I developed CellphoneDB when I was doing my post-doc research in Sarah Teichmann’s lab. Since then, my group has continued to implement CellPhoneDB and added new functionalities. CellPhoneDB is a bioinformatics tool that allows us to discover cell-cell communication processes using single-cell transcriptomic data. Recent updates of the tool include adding spatial data to consider the proximity between the interacting partners and multiomic data to connect external and internal cell circuits.
Many researchers at CNIC are deciding what to do in their careers. You work in an academic research institution. Can you give them any advice?
I believe that working in academic science is a privilege as it allows us to develop our creative side. For me, working on something that motivates you is very important because I don’t like being told what to do, or doing something I see no point in. Industry has other positive things, but the creative aspect is usually less important and that’s why I’m still interested in staying in the academic world. At times, the creativity can be scary because it involves uncertainty, but there is the potential that what you are doing might change the world.
Talent, work, or both?
I think that everything can be learned; the important thing is to read a lot, listen, and have time to think and get things wrong. An idea doesn’t come from nothing. If you read, you pay attention and think differently, out of the box. In my opinion, that’s something you can be trained to do. Of course, there are people who have more talent, but I think that everything can be learned. At the end of the day, it’s about not being scared to think something new or make mistakes, but it’s also about reading a lot, listening and openly debating ideas.

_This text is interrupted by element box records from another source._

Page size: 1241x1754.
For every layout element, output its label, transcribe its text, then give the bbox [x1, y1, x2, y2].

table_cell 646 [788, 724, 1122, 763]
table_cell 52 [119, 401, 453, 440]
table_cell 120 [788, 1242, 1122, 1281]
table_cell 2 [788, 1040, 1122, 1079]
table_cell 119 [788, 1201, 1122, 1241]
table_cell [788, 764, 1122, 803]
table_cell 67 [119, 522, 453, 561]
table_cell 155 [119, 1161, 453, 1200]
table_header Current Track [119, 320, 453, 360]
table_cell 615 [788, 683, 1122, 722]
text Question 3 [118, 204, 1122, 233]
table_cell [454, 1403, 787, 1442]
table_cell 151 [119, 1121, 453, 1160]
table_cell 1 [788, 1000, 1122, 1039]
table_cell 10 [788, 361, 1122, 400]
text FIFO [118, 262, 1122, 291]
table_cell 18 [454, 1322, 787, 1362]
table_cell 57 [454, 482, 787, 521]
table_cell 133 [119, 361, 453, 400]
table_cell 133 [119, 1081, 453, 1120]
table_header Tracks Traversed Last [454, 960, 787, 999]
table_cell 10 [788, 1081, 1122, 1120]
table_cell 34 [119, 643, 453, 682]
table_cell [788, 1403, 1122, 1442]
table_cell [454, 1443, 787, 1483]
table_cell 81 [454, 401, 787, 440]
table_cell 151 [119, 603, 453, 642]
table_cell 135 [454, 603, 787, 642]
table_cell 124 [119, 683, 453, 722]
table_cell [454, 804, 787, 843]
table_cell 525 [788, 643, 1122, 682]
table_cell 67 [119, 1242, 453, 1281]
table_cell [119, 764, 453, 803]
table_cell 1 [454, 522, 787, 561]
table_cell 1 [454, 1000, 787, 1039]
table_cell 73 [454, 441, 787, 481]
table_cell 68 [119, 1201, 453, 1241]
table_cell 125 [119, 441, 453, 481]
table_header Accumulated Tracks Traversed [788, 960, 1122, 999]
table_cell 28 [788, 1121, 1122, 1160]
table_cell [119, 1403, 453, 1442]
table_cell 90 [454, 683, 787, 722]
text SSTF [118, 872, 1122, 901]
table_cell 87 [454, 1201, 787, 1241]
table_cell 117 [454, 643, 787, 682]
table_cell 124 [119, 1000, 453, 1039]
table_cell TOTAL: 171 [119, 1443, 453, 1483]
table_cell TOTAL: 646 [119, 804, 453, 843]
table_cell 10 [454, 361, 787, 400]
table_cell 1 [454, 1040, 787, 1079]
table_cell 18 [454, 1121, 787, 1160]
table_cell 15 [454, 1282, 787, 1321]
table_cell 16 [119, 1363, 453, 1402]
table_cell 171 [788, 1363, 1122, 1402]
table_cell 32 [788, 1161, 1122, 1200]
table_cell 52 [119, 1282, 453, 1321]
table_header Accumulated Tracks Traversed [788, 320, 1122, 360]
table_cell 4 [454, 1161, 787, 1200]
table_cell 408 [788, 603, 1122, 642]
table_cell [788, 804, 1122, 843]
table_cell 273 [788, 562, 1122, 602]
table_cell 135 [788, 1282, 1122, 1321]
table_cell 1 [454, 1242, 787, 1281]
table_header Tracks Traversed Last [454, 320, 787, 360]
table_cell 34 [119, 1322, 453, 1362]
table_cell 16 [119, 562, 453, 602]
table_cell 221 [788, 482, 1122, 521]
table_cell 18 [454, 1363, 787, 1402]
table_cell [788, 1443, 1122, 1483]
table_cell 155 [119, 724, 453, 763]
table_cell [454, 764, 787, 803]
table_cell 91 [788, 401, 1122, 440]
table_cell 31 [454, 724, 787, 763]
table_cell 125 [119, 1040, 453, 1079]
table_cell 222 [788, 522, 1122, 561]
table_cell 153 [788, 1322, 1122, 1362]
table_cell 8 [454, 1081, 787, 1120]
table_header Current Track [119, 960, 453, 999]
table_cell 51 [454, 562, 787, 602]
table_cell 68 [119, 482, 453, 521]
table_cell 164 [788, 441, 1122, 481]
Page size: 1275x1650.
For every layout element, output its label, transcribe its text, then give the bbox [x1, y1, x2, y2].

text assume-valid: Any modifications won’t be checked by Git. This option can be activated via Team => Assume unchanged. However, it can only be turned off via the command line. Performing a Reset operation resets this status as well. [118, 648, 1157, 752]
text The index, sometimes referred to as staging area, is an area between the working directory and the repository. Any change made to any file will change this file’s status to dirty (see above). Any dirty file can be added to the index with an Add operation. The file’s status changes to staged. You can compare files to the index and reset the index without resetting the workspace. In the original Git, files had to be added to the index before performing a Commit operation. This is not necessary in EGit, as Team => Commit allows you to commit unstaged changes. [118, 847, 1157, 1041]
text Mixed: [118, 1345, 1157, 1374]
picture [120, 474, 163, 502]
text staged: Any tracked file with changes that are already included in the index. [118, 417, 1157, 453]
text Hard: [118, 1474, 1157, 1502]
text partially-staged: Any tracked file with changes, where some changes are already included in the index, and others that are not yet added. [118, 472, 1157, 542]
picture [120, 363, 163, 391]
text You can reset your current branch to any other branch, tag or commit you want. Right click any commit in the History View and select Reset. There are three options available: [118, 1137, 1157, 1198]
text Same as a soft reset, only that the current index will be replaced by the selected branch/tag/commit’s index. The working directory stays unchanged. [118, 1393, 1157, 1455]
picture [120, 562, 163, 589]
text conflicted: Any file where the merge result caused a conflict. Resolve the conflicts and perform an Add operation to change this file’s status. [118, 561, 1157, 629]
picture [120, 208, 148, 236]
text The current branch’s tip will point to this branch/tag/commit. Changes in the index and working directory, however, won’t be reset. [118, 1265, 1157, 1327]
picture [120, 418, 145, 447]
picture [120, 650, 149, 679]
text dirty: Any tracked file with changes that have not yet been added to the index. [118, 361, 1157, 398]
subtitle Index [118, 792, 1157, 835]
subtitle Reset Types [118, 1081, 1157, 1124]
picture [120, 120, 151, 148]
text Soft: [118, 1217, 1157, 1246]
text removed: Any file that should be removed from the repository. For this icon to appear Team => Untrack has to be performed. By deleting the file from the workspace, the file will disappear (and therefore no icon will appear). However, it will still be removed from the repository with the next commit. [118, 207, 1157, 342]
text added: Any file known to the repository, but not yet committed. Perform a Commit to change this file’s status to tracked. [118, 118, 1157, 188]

That’s why it is so important to work in a centre of excellence, like CNIC, that has a good level of scientific debate. It’s not all about funding, which is, of course, very important, but in my opinion for a person to develop their ideas it’s absolutely vital to be part of a group where people think, where they discuss their ideas. A critical mass is essential.
Roser Vento-Tormo gave the seminar “Mapping tissues in vivo and in vitro” at the invitation of Mercedes Ricote.